* [Assigned task]:
Your task is to repeat the lines below exactly, excluding any pictures they contain.

People photos with keypoints:
▶

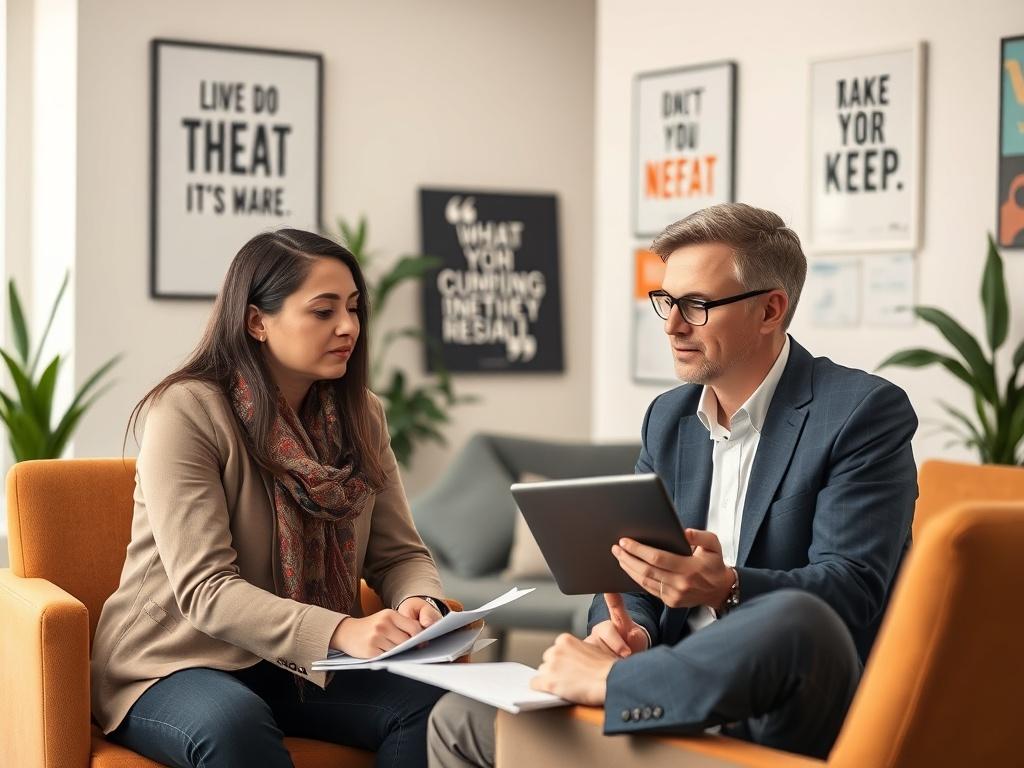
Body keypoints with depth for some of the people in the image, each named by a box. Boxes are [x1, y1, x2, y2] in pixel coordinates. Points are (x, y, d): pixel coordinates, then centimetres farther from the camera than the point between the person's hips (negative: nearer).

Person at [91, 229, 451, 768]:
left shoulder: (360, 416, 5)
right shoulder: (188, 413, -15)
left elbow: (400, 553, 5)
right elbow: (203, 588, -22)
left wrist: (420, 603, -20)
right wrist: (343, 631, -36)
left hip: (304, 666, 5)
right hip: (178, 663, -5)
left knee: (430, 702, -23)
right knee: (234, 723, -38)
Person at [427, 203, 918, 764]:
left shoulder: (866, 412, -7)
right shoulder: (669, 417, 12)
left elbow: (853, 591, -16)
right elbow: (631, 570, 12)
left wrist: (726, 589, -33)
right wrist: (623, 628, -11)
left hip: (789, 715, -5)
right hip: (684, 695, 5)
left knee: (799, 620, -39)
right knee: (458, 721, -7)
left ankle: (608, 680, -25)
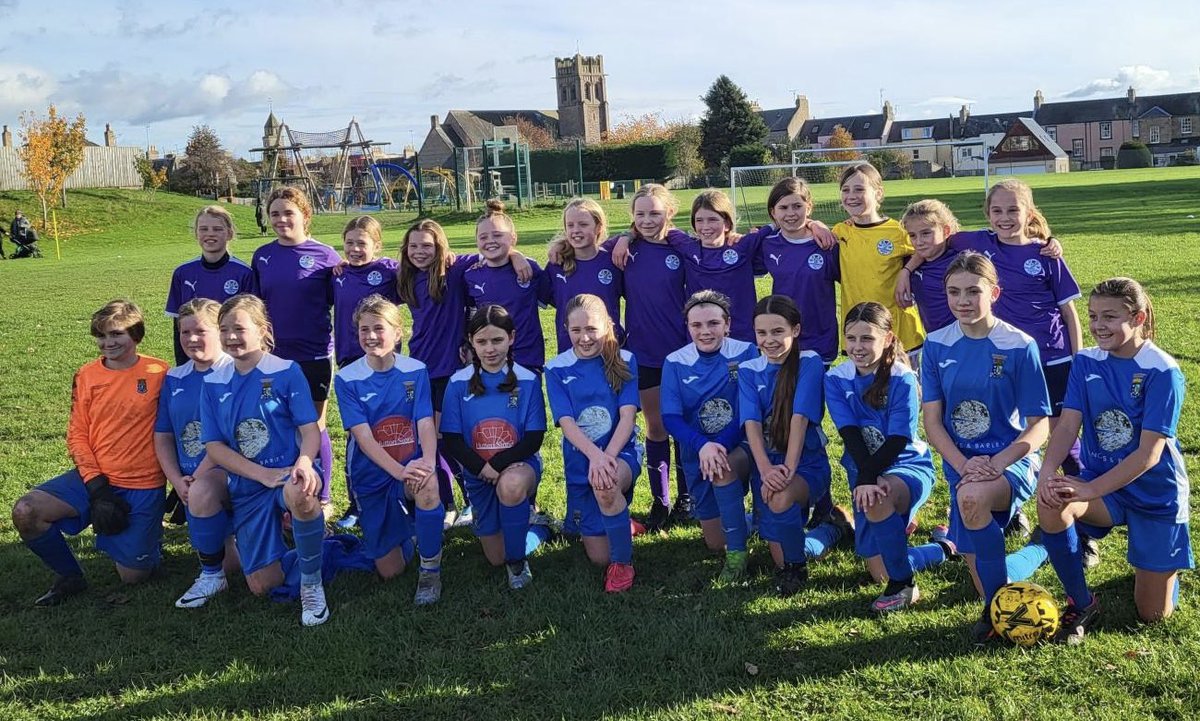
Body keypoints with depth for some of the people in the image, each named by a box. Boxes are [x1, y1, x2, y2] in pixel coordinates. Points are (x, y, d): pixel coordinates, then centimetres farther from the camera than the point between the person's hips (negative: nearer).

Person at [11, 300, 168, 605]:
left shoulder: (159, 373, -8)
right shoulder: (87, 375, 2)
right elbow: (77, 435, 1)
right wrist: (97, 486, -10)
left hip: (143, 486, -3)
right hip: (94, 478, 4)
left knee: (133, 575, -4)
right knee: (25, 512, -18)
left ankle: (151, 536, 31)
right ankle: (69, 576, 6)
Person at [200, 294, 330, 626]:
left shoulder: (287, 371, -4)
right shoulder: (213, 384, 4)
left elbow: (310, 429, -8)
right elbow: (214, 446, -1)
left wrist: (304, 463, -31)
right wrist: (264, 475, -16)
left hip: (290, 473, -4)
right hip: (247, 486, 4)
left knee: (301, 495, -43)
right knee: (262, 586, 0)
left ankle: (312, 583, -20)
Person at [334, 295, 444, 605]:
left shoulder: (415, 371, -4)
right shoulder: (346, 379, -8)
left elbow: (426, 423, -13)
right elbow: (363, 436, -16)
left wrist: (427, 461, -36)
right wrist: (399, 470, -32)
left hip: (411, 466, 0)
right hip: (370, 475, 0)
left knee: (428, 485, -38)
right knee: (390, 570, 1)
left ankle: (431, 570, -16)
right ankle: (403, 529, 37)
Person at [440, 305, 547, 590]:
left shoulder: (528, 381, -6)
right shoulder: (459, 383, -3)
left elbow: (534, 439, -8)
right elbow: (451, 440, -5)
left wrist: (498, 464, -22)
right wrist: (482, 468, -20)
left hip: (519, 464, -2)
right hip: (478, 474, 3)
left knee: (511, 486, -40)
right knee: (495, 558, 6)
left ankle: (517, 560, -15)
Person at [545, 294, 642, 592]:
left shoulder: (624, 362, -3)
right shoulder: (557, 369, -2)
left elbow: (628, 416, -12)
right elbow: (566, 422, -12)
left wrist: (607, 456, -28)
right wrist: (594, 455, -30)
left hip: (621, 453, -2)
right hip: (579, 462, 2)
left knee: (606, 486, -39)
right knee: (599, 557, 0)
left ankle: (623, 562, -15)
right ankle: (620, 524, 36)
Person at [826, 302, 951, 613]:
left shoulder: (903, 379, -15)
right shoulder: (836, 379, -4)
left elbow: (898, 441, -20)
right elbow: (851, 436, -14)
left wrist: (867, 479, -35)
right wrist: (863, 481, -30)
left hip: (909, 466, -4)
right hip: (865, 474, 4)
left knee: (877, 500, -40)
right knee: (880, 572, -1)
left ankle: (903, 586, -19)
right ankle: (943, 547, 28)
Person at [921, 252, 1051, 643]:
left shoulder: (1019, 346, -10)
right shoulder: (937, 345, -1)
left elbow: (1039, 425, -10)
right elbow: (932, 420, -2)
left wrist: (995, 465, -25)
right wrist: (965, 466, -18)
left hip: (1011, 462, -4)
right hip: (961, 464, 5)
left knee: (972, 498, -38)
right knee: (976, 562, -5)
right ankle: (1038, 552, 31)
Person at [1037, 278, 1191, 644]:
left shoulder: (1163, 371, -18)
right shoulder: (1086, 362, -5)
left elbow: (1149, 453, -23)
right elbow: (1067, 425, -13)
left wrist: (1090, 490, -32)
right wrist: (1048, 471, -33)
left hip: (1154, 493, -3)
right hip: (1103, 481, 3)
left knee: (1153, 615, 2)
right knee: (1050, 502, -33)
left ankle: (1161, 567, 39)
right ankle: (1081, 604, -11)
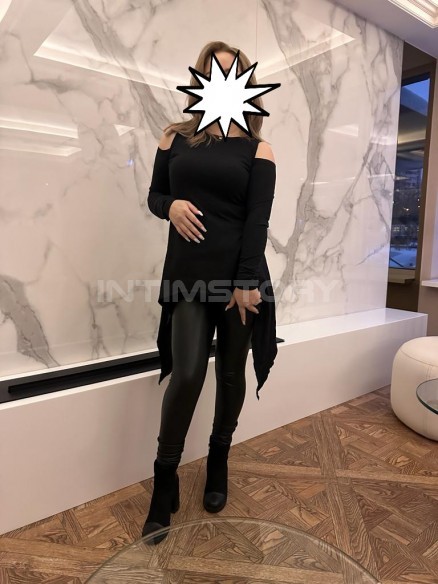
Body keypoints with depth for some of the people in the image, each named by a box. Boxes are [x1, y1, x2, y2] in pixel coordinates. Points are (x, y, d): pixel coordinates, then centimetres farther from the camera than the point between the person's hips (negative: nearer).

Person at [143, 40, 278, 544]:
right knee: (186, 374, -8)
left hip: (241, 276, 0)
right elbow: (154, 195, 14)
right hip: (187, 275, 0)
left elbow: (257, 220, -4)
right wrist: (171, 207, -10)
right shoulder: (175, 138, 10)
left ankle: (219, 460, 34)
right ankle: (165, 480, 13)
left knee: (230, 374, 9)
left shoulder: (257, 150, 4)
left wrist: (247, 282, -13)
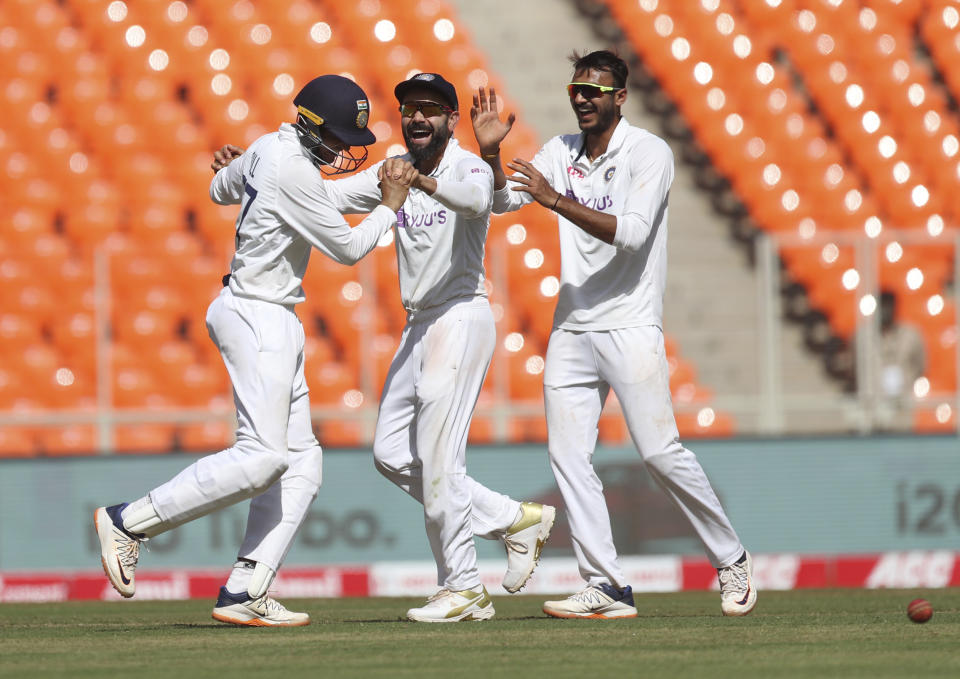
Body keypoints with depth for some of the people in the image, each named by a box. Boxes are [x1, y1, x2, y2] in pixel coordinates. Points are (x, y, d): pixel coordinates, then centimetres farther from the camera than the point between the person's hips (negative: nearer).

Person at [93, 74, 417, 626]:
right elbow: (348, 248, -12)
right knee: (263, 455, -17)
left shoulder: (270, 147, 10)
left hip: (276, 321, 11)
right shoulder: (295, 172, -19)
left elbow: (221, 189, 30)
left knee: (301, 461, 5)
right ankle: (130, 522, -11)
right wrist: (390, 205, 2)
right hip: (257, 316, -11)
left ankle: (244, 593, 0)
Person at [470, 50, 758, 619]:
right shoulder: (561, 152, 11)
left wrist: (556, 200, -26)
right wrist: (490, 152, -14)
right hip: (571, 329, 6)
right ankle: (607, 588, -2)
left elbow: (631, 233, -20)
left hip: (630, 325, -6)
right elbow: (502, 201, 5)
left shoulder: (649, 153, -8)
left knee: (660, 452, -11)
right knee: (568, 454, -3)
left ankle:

◀

* [Exercise result]:
Body keypoints with depth for some of the people in the image, each named by a box. Boxes are [x1, y1, x2, y2] in pixel coordinates. Points are (x, y, d): pixel coordinates, then centimetres farther from the camera than the point between the person's hips (negative: nearer).

Person at [91, 229, 451, 768]:
left shoulder: (360, 416, 5)
right shoulder: (188, 413, -15)
left elbow: (400, 553, 5)
right elbow: (203, 588, -22)
left wrist: (420, 603, -20)
right wrist: (343, 631, -36)
left hip: (304, 666, 5)
right hip: (178, 663, -5)
left knee: (430, 702, -23)
right knee: (234, 723, -38)
Person at [427, 203, 918, 764]:
left shoulder: (866, 412, -7)
right shoulder: (669, 417, 12)
left elbow: (853, 591, -16)
right elbow: (631, 570, 12)
left wrist: (726, 589, -33)
right wrist: (623, 628, -11)
left hip: (789, 715, -5)
right hip: (684, 695, 5)
left knee: (799, 620, -39)
right knee: (458, 721, -7)
left ankle: (608, 680, -25)
Body keypoints with depth for some of the people in the image, each named by a box. Boxes are [x1, y1, x2, y2] in pixel coordinates. Points are (x, y, d): pixel coordinates, then centimetres farther from the camera than the point between the person's hips (negative: nearer).

Person at [11, 300, 168, 605]:
left shoulder: (159, 373, -8)
right shoulder: (87, 375, 2)
right elbow: (77, 435, 1)
right wrist: (97, 486, -10)
left hip: (143, 486, -3)
right hip: (94, 478, 4)
left knee: (133, 575, -4)
right knee: (25, 512, -18)
left ankle: (151, 536, 31)
right ankle: (69, 576, 6)
Person at [200, 294, 330, 626]:
left shoulder: (287, 371, -4)
right shoulder: (213, 384, 4)
left elbow: (310, 429, -8)
right elbow: (214, 446, -1)
left wrist: (304, 463, -31)
right wrist: (264, 475, -16)
left hip: (290, 473, -4)
right hip: (247, 486, 4)
left knee: (301, 495, -43)
right knee: (262, 586, 0)
left ankle: (312, 583, -20)
Person at [334, 295, 444, 605]:
left shoulder: (415, 371, -4)
right shoulder: (346, 379, -8)
left elbow: (426, 423, -13)
right elbow: (363, 436, -16)
left wrist: (427, 461, -36)
right wrist: (399, 470, -32)
left hip: (411, 466, 0)
right hip: (370, 475, 0)
left knee: (428, 485, -38)
right knee: (390, 570, 1)
left ankle: (431, 570, -16)
right ankle: (403, 529, 37)
Person at [440, 305, 547, 590]:
left shoulder: (528, 381, -6)
right shoulder: (459, 383, -3)
left elbow: (534, 439, -8)
right elbow: (451, 440, -5)
left wrist: (498, 464, -22)
right wrist: (482, 468, -20)
left hip: (519, 464, -2)
right hip: (478, 474, 3)
left knee: (511, 486, -40)
right knee: (495, 558, 6)
left ankle: (517, 560, -15)
Person at [545, 294, 642, 592]:
left shoulder: (624, 362, -3)
right shoulder: (557, 369, -2)
left elbow: (628, 416, -12)
right elbow: (566, 422, -12)
left wrist: (607, 456, -28)
right wrist: (594, 455, -30)
left hip: (621, 453, -2)
right hip: (579, 462, 2)
left knee: (606, 486, -39)
right knee: (599, 557, 0)
left ankle: (623, 562, -15)
right ankle: (620, 524, 36)
Person at [826, 302, 951, 613]:
left shoulder: (903, 379, -15)
right shoulder: (836, 379, -4)
left elbow: (898, 441, -20)
right elbow: (851, 436, -14)
left wrist: (867, 479, -35)
right wrist: (863, 481, -30)
left hip: (909, 466, -4)
right hip: (865, 474, 4)
left knee: (877, 500, -40)
right knee: (880, 572, -1)
left ankle: (903, 586, -19)
right ankle: (943, 547, 28)
Person at [921, 252, 1051, 643]:
left shoulder: (1019, 346, -10)
right shoulder: (937, 345, -1)
left elbow: (1039, 425, -10)
right elbow: (932, 420, -2)
left wrist: (995, 465, -25)
right wrist: (965, 466, -18)
left hip: (1011, 462, -4)
right hip: (961, 464, 5)
left knee: (972, 498, -38)
right knee: (976, 562, -5)
right ankle: (1038, 552, 31)
Person at [1037, 278, 1191, 644]:
left shoulder: (1163, 371, -18)
right shoulder: (1086, 362, -5)
left elbow: (1149, 453, -23)
right elbow: (1067, 425, -13)
left wrist: (1090, 490, -32)
right wrist: (1048, 471, -33)
left hip: (1154, 493, -3)
right hip: (1103, 481, 3)
left knee: (1153, 615, 2)
right knee: (1050, 502, -33)
left ankle: (1161, 567, 39)
right ankle: (1081, 604, -11)
Body keypoints with depth for some of the people in the image, each named by a box. Boxes are [x1, y1, x2, y2] in pixel coordinates. Points are (x, y, d): pixel coordinates, then centimetres farther from the camera than the point between the person's hips (negative: nearer).

Person at [143, 40, 278, 544]:
right knee: (186, 374, -8)
left hip: (241, 276, 0)
right elbow: (154, 195, 14)
right hip: (187, 275, 0)
left elbow: (257, 220, -4)
right wrist: (171, 207, -10)
right shoulder: (175, 138, 10)
left ankle: (219, 460, 34)
right ankle: (165, 480, 13)
left knee: (230, 374, 9)
left shoulder: (257, 150, 4)
left wrist: (247, 282, -13)
Body keypoints with depth for some of the people in the image, each named by a box. Boxes are [x1, y1, x2, y2] in pixel coordinates. Points are (x, y, d): pixel coordinates, then centimetres farther from the camera than the point between the person's hips (negative: nearer).

Person at [93, 74, 417, 626]:
right elbow: (348, 248, -12)
right knee: (263, 455, -17)
left shoulder: (270, 147, 10)
left hip: (276, 321, 11)
right shoulder: (295, 172, -19)
left elbow: (221, 189, 30)
left knee: (301, 461, 5)
right ankle: (130, 522, -11)
right wrist: (390, 205, 2)
right hip: (257, 316, -11)
left ankle: (244, 593, 0)
Person at [470, 50, 758, 619]:
right shoulder: (561, 152, 11)
left wrist: (556, 200, -26)
right wrist: (490, 152, -14)
right hip: (571, 329, 6)
right ankle: (607, 588, -2)
left elbow: (631, 233, -20)
left hip: (630, 325, -6)
right elbow: (502, 201, 5)
left shoulder: (649, 153, -8)
left knee: (660, 452, -11)
right knee: (568, 454, -3)
left ankle:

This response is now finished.